15 Temmuz Şehidi Dursun Acar’ın Abisi O Geceyi Anlattı: “Sürekli ‘İyiyim’ Diye Mesaj Atıyordu”
FETÖ’nün 15 Temmuz 2016’daki hain darbe girişiminde Ankara Gölbaşı’ndaki Özel Harekat Başkanlığında şehit düşen 3. Sınıf Emniyet Müdürü Dursun Acar, vefatının 9. yılında rahmetle anılıyor. Şehidin ağabeyi Necati Cumali Acar, o karanlık gecede kardeşiyle yaşadıkları son anları anlattı.
Aslen Artvinli olan ve 15 yıldır Erzurum’da yaşayan Necati Acar, kardeşi Dursun Acar’ın şehadetinin üzerinden 9 yıl geçmesine rağmen acının ilk günkü gibi taze olduğunu söyledi. Ayda iki kez Yusufeli ilçesine bağlı Küplüce Köyü’ndeki mezarı ziyaret ettiğini belirten Acar, kardeşiyle son kez nasıl görüştüklerini anlattı.

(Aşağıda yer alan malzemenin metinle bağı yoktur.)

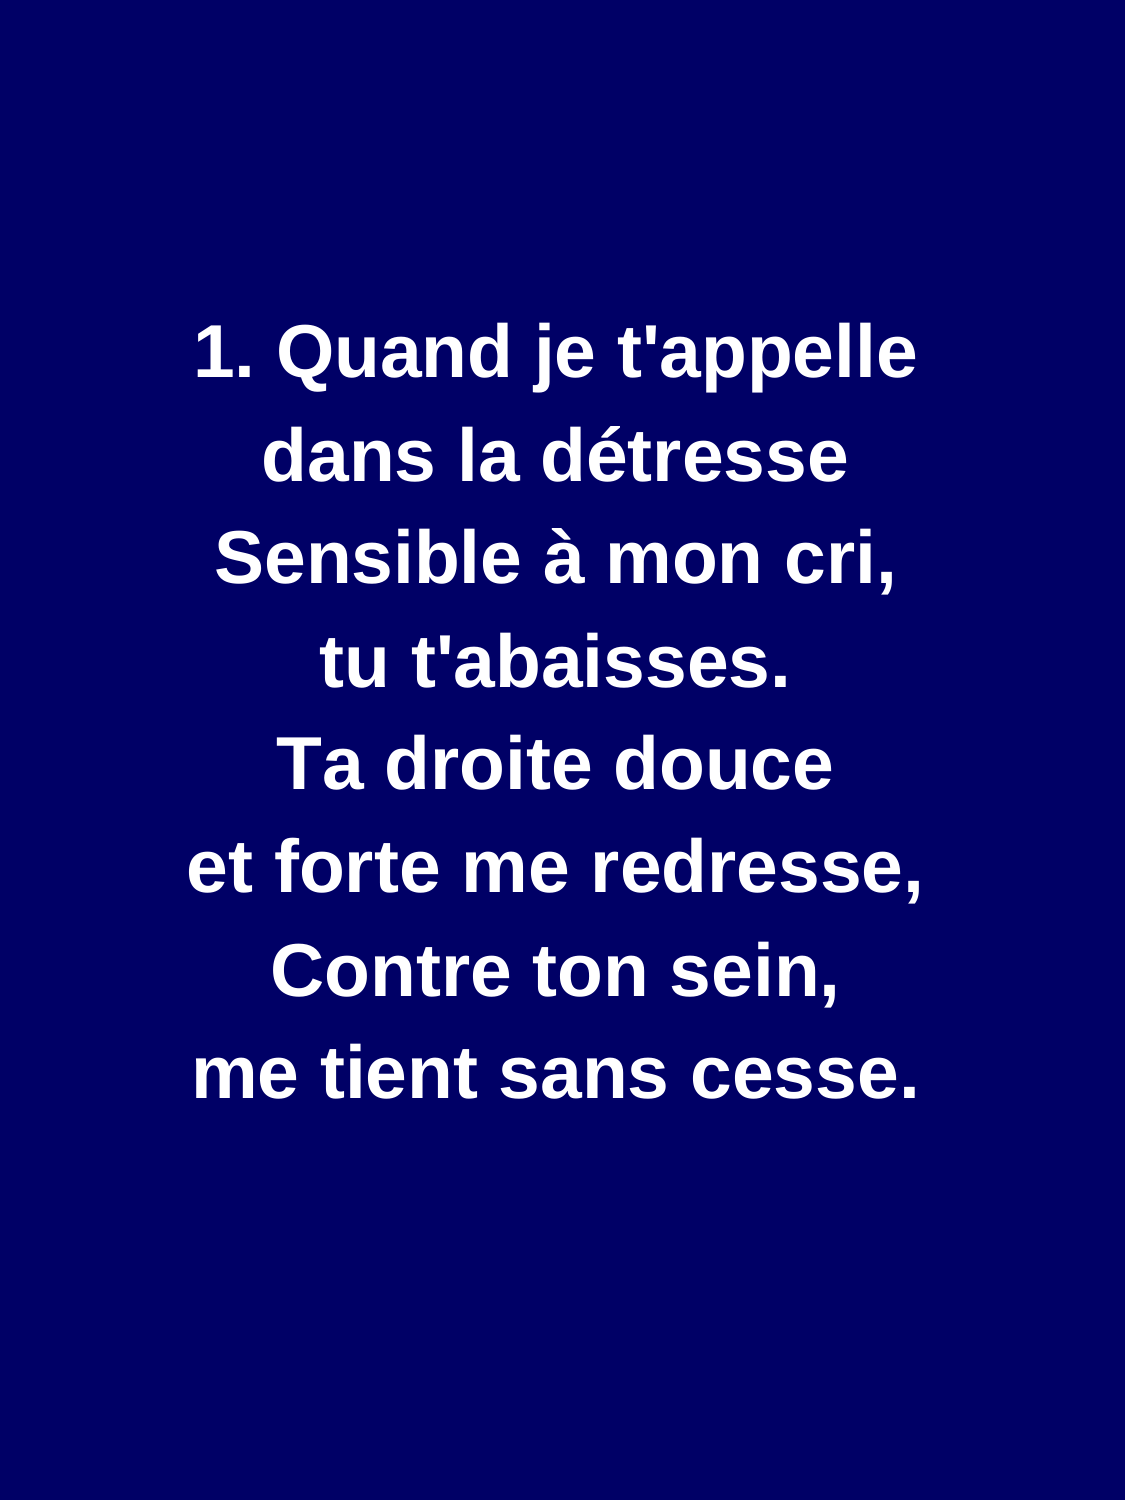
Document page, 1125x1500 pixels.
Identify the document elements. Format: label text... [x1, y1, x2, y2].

text_box 1. Quand je t'appelle dans la détresse Sensible à mon cri, tu t'abaisses. Ta droite douce et forte me redresse, Contre ton sein, me tient sans cesse. [0, 295, 1125, 1500]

“Görev başındaydı, herkesi çağırmıştı”
Kardeşinin 15 Temmuz gecesi Ankara Gölbaşı’nda nöbetçi müdür olduğunu söyleyen Acar, şunları aktardı:
“Dursun, görev başındaydı. ‘Abi, böyle bir durum var. Bütün arkadaşları göreve çağırdım’ dedi. Sürekli ‘iyiyim’ diye mesaj atıyordu. Saat 22.00-23.00 civarında, ‘dairenin bir kısmına saldırdılar’ diye yazdı. Kısa süre sonra ‘arkadaşlarımı kaybettim’ mesajını gönderdi. Sonra bir daha haber alamadık. Kötü bir şey olduğunu anladık…”
“Kasığından şarapnel parçası isabet etti”

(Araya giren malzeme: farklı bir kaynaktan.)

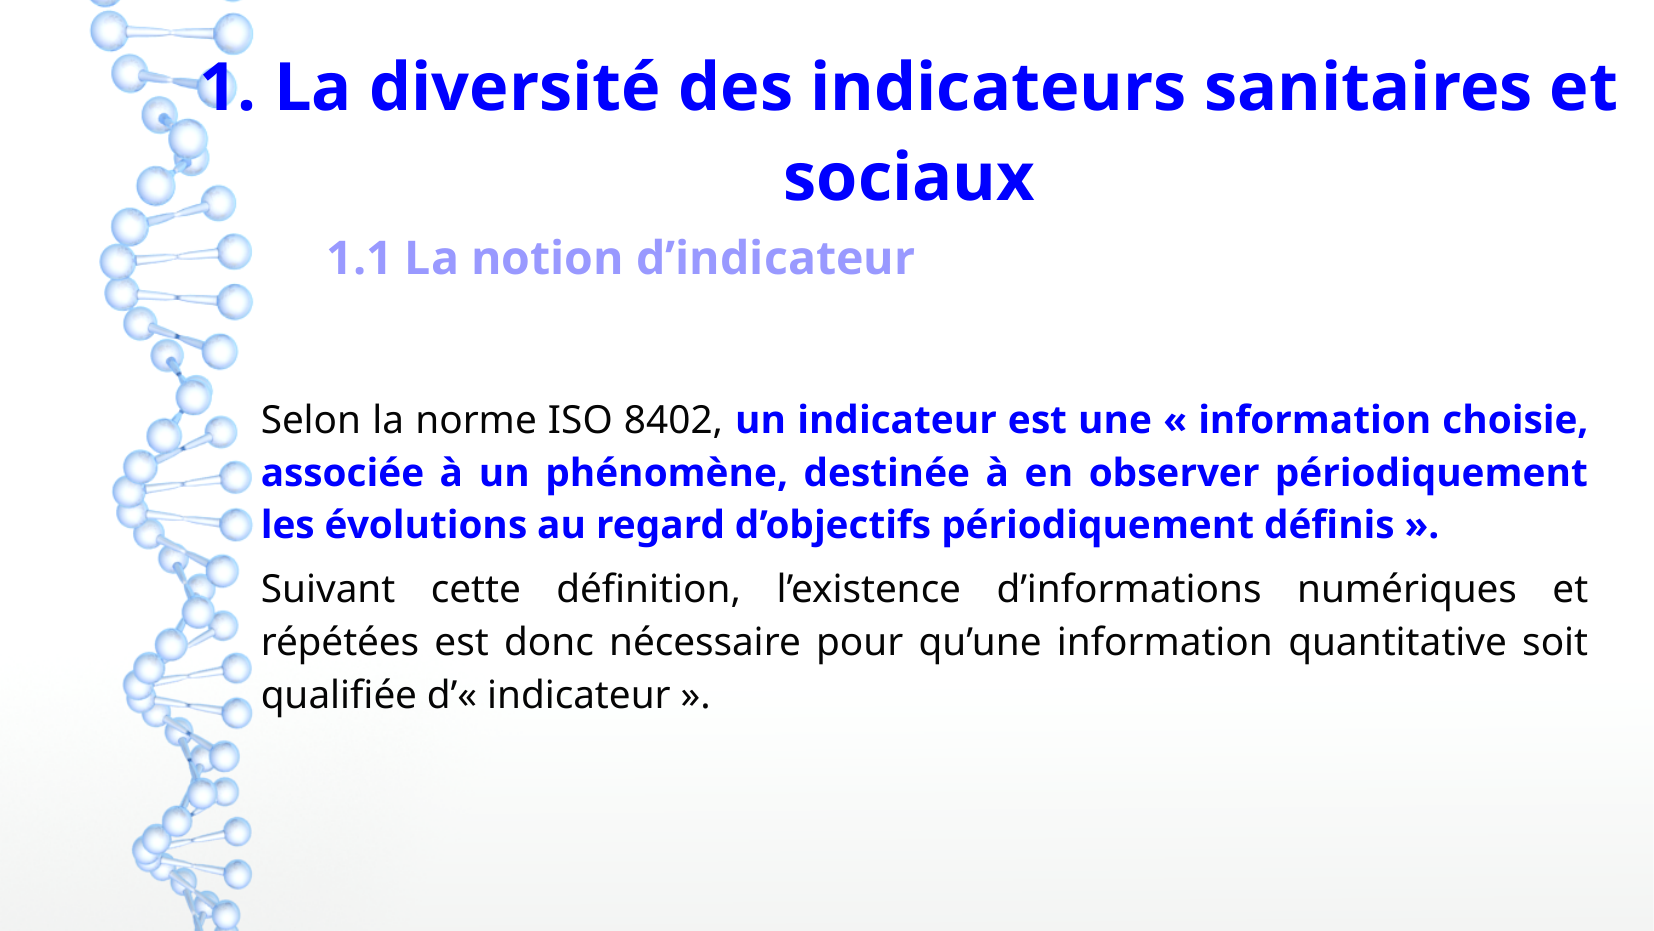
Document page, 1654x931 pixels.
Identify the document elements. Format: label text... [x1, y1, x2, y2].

picture [0, 0, 1654, 931]
title 1. La diversité des indicateurs sanitaires et sociaux [165, 27, 1654, 233]
list 1.1 La notion d’indicateur Selon la norme ISO 8402, un indicateur est une « information choisie, associée à un phénomène, destinée à en observer périodiquement les évolutions au regard d’objectifs périodiquement définis ». Suivant cette définition, l’existence d’informations numériques et répétées est donc nécessaire pour qu’une information quantitative soit qualifiée d’« indicateur ». [260, 224, 1590, 764]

Gölbaşı’na düzenlenen saldırının şiddetine dikkat çeken Acar, “PKK’ya atılmayan mermiler o gece bizim çocuklara atıldı. Atılan bombalar tüfeklerin plastik aksamlarını eritmiş, sadece demir kısımlar kalmıştı. Kardeşim, uçaktan atılan bombayla kasığından yaralanmış. Bombanın açtığı çukur 5 metre derinliğindeydi. Allah onları kahretsin, vatan sağ olsun.” dedi.
“Beraber çıktılar, son anda geri döndü”
Şehit olmadan önce kardeşinin en son iletişim kurduğu polis arkadaşından da bilgi aldığını belirten Acar, “Arkadaşı anlatıyor; beraber çıktık, Dursun’a bir telefon geldi. ‘Ben büroya döneceğim, sen devam et’ dedi. Kardeşim dönerken bombalar düşmüş. Daireye girerken şehit olmuş.” ifadelerini kullandı.
“Hep bir gün sıra bana da gelir mi” derdi
Ağabey Acar, kardeşinin hendek operasyonlarında görev aldığını ve birçok şehit arkadaşını toprağa verdiğini belirterek, “Her zaman ‘Bir gün sıra bana da gelir mi?’ derdi. Rabbim nasip etti, şehitlik mertebesine ulaştı. Gururluyuz ama acımız büyük.” diye konuştu.